══ GIVEN ENTRIES ══

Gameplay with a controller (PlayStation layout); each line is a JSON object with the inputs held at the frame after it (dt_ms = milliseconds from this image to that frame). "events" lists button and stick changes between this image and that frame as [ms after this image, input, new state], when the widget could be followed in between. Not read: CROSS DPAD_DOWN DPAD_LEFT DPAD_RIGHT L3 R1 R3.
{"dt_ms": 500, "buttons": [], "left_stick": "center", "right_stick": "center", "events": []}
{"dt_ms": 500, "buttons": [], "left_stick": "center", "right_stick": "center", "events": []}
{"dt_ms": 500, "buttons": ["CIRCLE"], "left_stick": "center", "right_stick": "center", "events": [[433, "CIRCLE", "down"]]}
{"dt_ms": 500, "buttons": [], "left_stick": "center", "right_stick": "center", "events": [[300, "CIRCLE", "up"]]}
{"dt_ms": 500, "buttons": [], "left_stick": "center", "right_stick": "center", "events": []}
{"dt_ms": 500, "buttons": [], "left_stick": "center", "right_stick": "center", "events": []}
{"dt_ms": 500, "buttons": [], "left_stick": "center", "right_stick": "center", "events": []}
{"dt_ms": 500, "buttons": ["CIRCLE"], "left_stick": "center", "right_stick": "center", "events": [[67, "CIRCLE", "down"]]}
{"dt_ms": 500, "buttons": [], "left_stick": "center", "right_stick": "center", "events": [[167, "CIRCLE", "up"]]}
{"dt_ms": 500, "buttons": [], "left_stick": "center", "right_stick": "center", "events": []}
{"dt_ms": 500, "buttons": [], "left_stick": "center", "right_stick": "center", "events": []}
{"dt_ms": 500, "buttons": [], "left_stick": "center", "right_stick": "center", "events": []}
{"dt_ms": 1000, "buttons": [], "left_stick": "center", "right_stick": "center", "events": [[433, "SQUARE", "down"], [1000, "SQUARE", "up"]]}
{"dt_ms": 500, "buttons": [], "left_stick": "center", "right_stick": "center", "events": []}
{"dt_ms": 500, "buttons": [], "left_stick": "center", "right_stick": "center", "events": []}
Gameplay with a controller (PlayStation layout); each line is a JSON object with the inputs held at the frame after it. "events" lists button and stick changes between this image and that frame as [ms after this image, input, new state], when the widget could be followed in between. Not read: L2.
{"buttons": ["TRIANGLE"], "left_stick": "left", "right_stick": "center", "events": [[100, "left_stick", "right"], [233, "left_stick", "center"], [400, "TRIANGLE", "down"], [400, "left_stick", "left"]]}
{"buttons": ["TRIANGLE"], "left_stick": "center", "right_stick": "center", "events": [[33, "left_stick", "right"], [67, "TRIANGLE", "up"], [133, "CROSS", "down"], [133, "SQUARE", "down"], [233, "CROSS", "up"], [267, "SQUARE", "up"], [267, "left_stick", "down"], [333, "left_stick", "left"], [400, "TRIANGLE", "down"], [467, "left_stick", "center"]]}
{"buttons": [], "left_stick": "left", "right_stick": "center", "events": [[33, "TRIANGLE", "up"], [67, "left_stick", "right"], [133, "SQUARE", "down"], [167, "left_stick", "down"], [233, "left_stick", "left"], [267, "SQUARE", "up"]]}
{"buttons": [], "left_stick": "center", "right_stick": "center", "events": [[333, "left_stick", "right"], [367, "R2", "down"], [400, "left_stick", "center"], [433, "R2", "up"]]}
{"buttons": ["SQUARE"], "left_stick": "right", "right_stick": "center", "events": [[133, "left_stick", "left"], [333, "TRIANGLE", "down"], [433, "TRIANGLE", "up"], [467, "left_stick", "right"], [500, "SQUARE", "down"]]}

═══

DESCRIPTION OF THE TASK =
Above are the records; retype them all without a single difference.

RESPONSE BELOW =
Gameplay with a controller (PlayStation layout); each line is a JSON object with the inputs held at the frame after it (dt_ms = milliseconds from this image to that frame). "events" lists button and stick changes between this image and that frame as [ms after this image, input, new state], when the widget could be followed in between. Not read: CROSS DPAD_DOWN DPAD_LEFT DPAD_RIGHT L3 R1 R3.
{"dt_ms": 500, "buttons": [], "left_stick": "center", "right_stick": "center", "events": []}
{"dt_ms": 500, "buttons": [], "left_stick": "center", "right_stick": "center", "events": []}
{"dt_ms": 500, "buttons": ["CIRCLE"], "left_stick": "center", "right_stick": "center", "events": [[433, "CIRCLE", "down"]]}
{"dt_ms": 500, "buttons": [], "left_stick": "center", "right_stick": "center", "events": [[300, "CIRCLE", "up"]]}
{"dt_ms": 500, "buttons": [], "left_stick": "center", "right_stick": "center", "events": []}
{"dt_ms": 500, "buttons": [], "left_stick": "center", "right_stick": "center", "events": []}
{"dt_ms": 500, "buttons": [], "left_stick": "center", "right_stick": "center", "events": []}
{"dt_ms": 500, "buttons": ["CIRCLE"], "left_stick": "center", "right_stick": "center", "events": [[67, "CIRCLE", "down"]]}
{"dt_ms": 500, "buttons": [], "left_stick": "center", "right_stick": "center", "events": [[167, "CIRCLE", "up"]]}
{"dt_ms": 500, "buttons": [], "left_stick": "center", "right_stick": "center", "events": []}
{"dt_ms": 500, "buttons": [], "left_stick": "center", "right_stick": "center", "events": []}
{"dt_ms": 500, "buttons": [], "left_stick": "center", "right_stick": "center", "events": []}
{"dt_ms": 1000, "buttons": [], "left_stick": "center", "right_stick": "center", "events": [[433, "SQUARE", "down"], [1000, "SQUARE", "up"]]}
{"dt_ms": 500, "buttons": [], "left_stick": "center", "right_stick": "center", "events": []}
{"dt_ms": 500, "buttons": [], "left_stick": "center", "right_stick": "center", "events": []}
Gameplay with a controller (PlayStation layout); each line is a JSON object with the inputs held at the frame after it. "events" lists button and stick changes between this image and that frame as [ms after this image, input, new state], when the widget could be followed in between. Not read: L2.
{"buttons": ["TRIANGLE"], "left_stick": "left", "right_stick": "center", "events": [[100, "left_stick", "right"], [233, "left_stick", "center"], [400, "TRIANGLE", "down"], [400, "left_stick", "left"]]}
{"buttons": ["TRIANGLE"], "left_stick": "center", "right_stick": "center", "events": [[33, "left_stick", "right"], [67, "TRIANGLE", "up"], [133, "CROSS", "down"], [133, "SQUARE", "down"], [233, "CROSS", "up"], [267, "SQUARE", "up"], [267, "left_stick", "down"], [333, "left_stick", "left"], [400, "TRIANGLE", "down"], [467, "left_stick", "center"]]}
{"buttons": [], "left_stick": "left", "right_stick": "center", "events": [[33, "TRIANGLE", "up"], [67, "left_stick", "right"], [133, "SQUARE", "down"], [167, "left_stick", "down"], [233, "left_stick", "left"], [267, "SQUARE", "up"]]}
{"buttons": [], "left_stick": "center", "right_stick": "center", "events": [[333, "left_stick", "right"], [367, "R2", "down"], [400, "left_stick", "center"], [433, "R2", "up"]]}
{"buttons": ["SQUARE"], "left_stick": "right", "right_stick": "center", "events": [[133, "left_stick", "left"], [333, "TRIANGLE", "down"], [433, "TRIANGLE", "up"], [467, "left_stick", "right"], [500, "SQUARE", "down"]]}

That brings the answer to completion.